Son of sardar ji (joke)

Posted: November 22, 2013 in Uncategorized

Bantu returns from his first day at school and immediately questions his father.” Dad, today we had a Spelling Class – All the other kids could only say half the alphabet, but I knew the whole thing. Is that because I am Sardar?”

“No son, that’s because you are intelligent. ” Bantu seeming content with the answer, asks his father another question, “Dad, today we had Math class – All the other kids could only count from 1-10, I could count from 1 to 20. Is this
because I am Sardar ??”

“No son, that’s because you are intelligent,” replies his father. Happy with the answer, Bantu poses another question to his father, “Dad, today we had Medical Examination, all the other boys were shorter than me, I was at least twice their height. Is that because I am Sardar ??”

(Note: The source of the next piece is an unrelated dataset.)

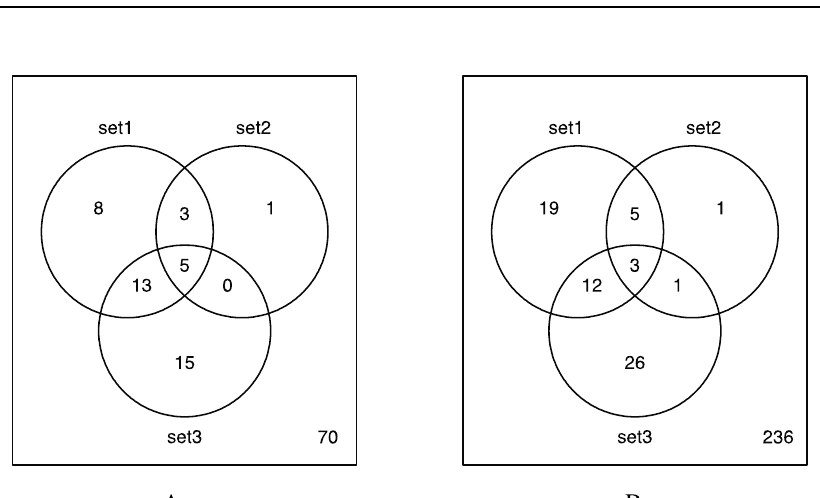
Figure 3. Venn diagrams of identified upregulated genes in TNF signaling pathway ( A ) and MAPK signaling pathway ( B ) that are shared between the three microarray datasets. Set1 corresponds to the human aortic endothelial cells, set2 corresponds to the lung-derived macrophages, and set3 corresponds to the A549 lung cancer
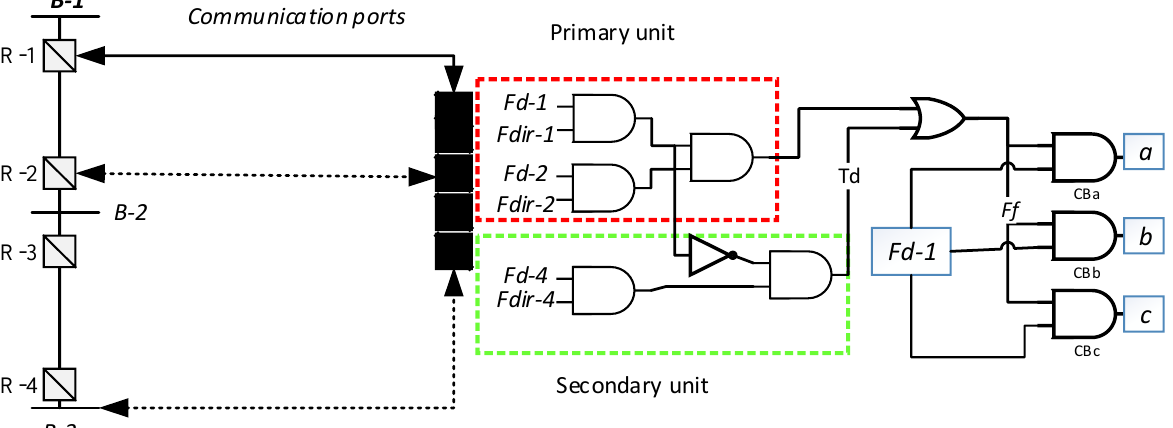
Figure 4. Communication-assisted relay logic design, where a, b, and c represented the phases.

The father replies, “No son, that’s because you are 31 years old.”

Bus driver (joke)

Posted: November 22, 2013 in Uncategorized

A little kid walks into a city bus and sits right behind the driver and starts yelling, ”If my dad was a bull and my mom a cow I’d be a little bull.”
The driver starts getting mad at the noisy kid, who continues with, ”If my dad was an elephant and my mom a girl elephant I would be a little elephant.”

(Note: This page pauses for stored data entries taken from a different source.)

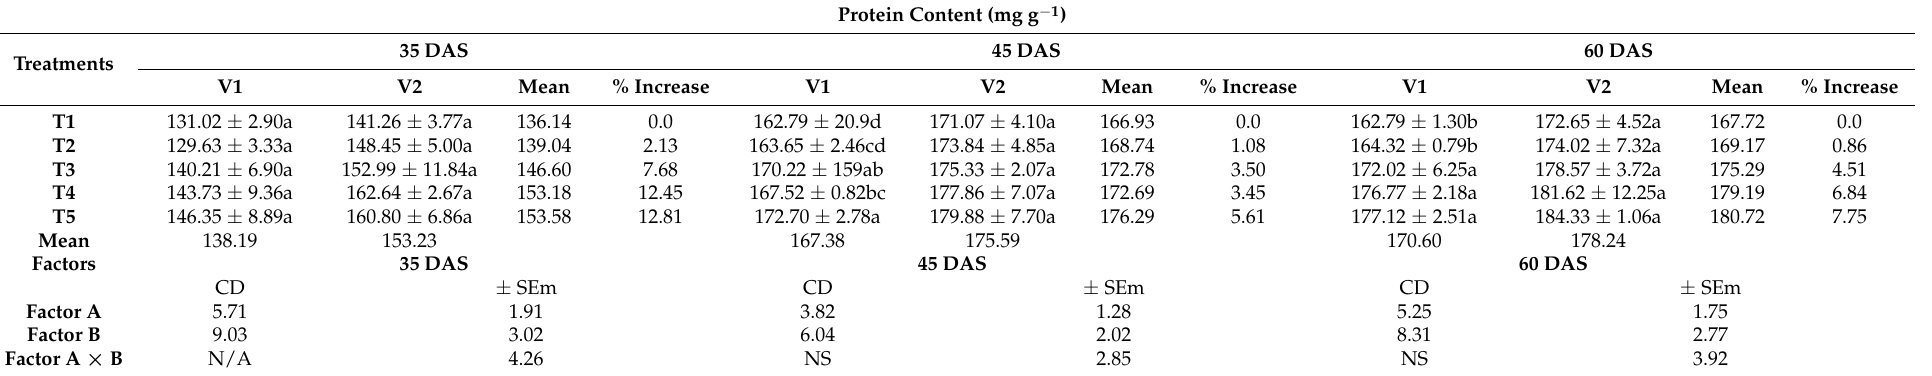
Table 7. Effect of hydro, Mg(NO 3 ) 2 , ZnSO 4 , Mg(NO 3 ) 2 + ZnSO 4 primed and nonprimed (control) seed treatments on protein content (mg g − 1 ) of leaves of wheat varieties, grown in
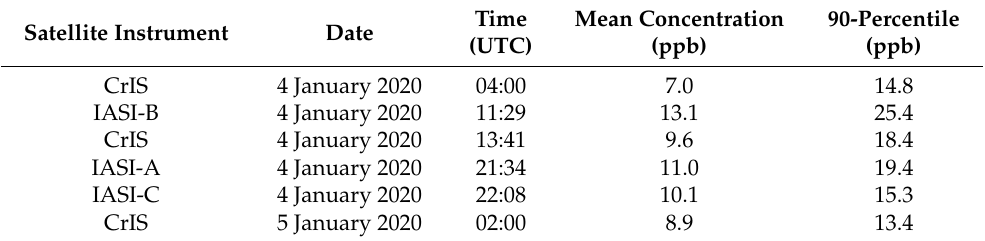
Table 2. HONO plume detected by CrIS and IASI instruments on 4 and 5 January 2020 between Southeast Australia and New-Zealand. The overpass time is indicated as well as the retrieved mean and 90-percentile concentrations. The values refer to the maximum of the HONO profile at 5 km. Satellite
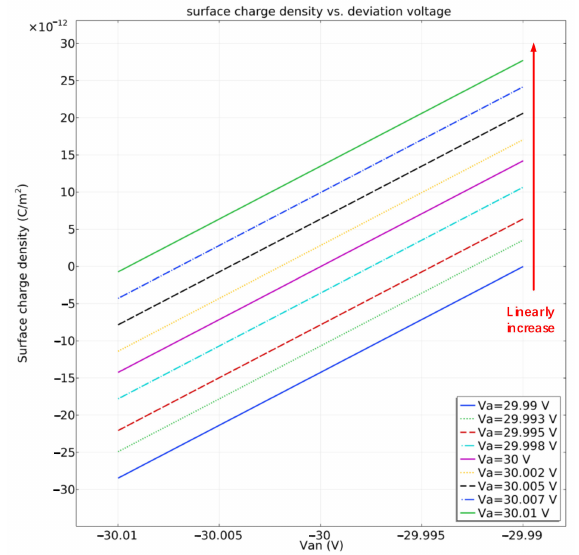
Figure 12. Variation of surface charge density of neutral region with fluctuating applied voltage.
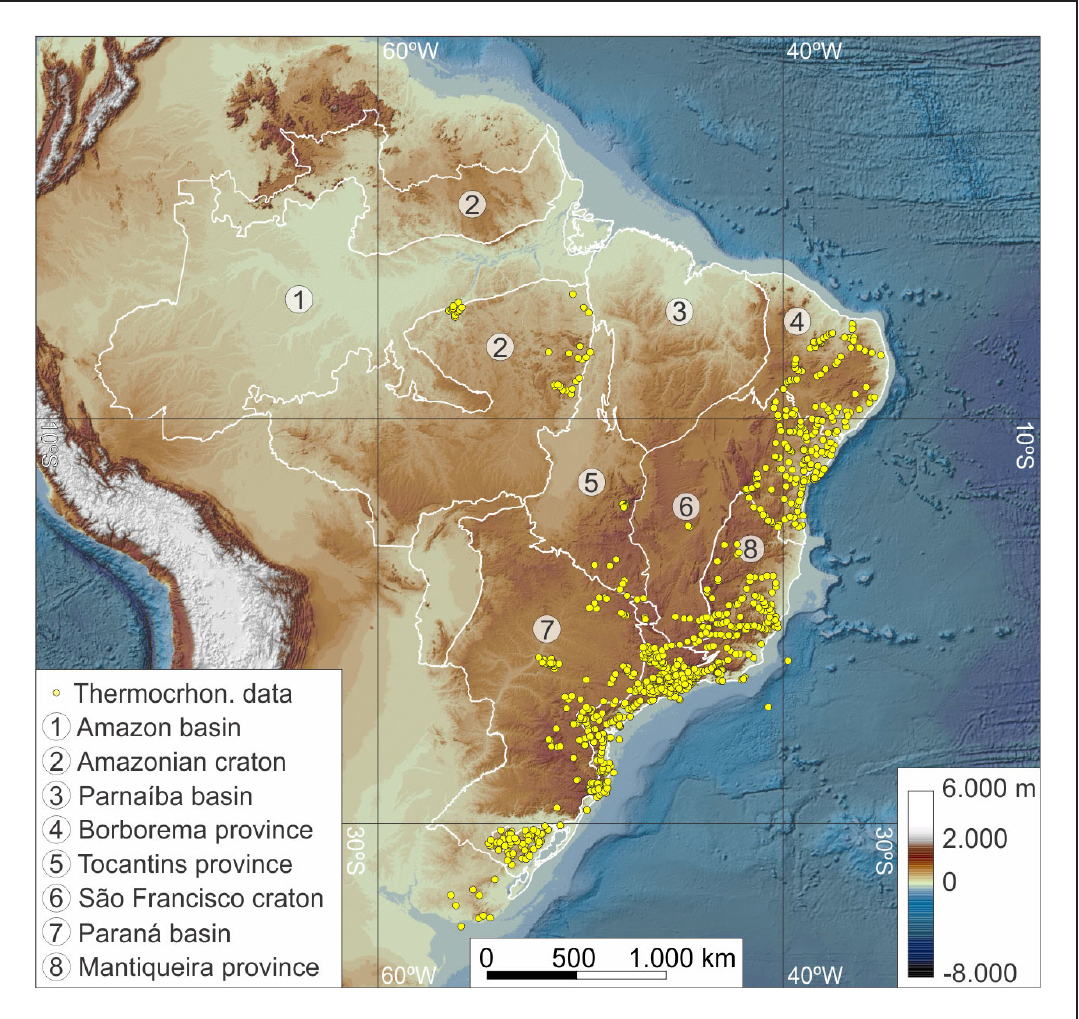
FIGURE 2 . Thermochronological data set available for Brazil. The white lines divide the different geotectonic domains (1 to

The kid goes on with several animals until the bus driver gets angry and yells at the kid, ”What if your dad was gay and your mom was a prostitute?!”

The kid smiles and says, ”I would be a bus driver

What does economist do? (joke)

Posted: November 22, 2013 in Uncategorized

An economist, a philosopher, a biologist, and an architect were arguing about what was God’s real profession. The philosopher said, “Well, first and foremost, God is a philosopher because he created the principles by which man is to live.” “Ridiculous!” said the biologist “Before that, God created man and woman and all living things so clearly he was a biologist.”

“Wrong,” said the architect. “Before that, he created the heavens and the earth. Before the earth, there was only complete confusion and chaos!” “Well,” said the economist, “where do you think the chaos came from?”

The Talking parrots (joke)

Posted: November 22, 2013 in Uncategorized

A lady approaches her priest and tells him “Father, I have a problem. I have two female talking parrots, but they only know how to say one thing.”
“What do they say?” the priest inquired.
“They only know how to say, ‘Hi, we’re prostitutes. Want to have some fun?’”
“That’s terrible!” the priest exclaimed, “but I have a solution to your problem. Bring your two female parrots over to my house and I will put them with my two male talking parrots whom I taught to pray and read the bible. My parrots will teach your parrots to stop saying that terrible phrase and your female parrots will learn the joys of praise and worship.”
“Thank you!” the woman responded.
The next day the woman brings her female parrots to the priest’s house. His two male parrots are holding the rosary beads and praying in their cage. The lady puts her two female parrots in with the male parrots and the female parrots say “Hi we’re prostitutes, want to have some fun?”
One male parrot looks over at the other male parrot and exclaims, “Put the beads away, brother. Our prayers have been answered!”

10ish (joke)

Posted: November 22, 2013 in Uncategorized

Sean Connery has fallen on hard times. All work has dried up and he’s just sat at home twiddling his thumbs.
Suddenly the phone rings and Sean answers it. It’s his agent and Sean gets very excited.
The agent says, “Sean, I’ve got a job for you. Starts tomorrow, but you’ve got to get there for 10ish.”
Sean frowns and replies, “10ish? But I haven’t even got a racket”.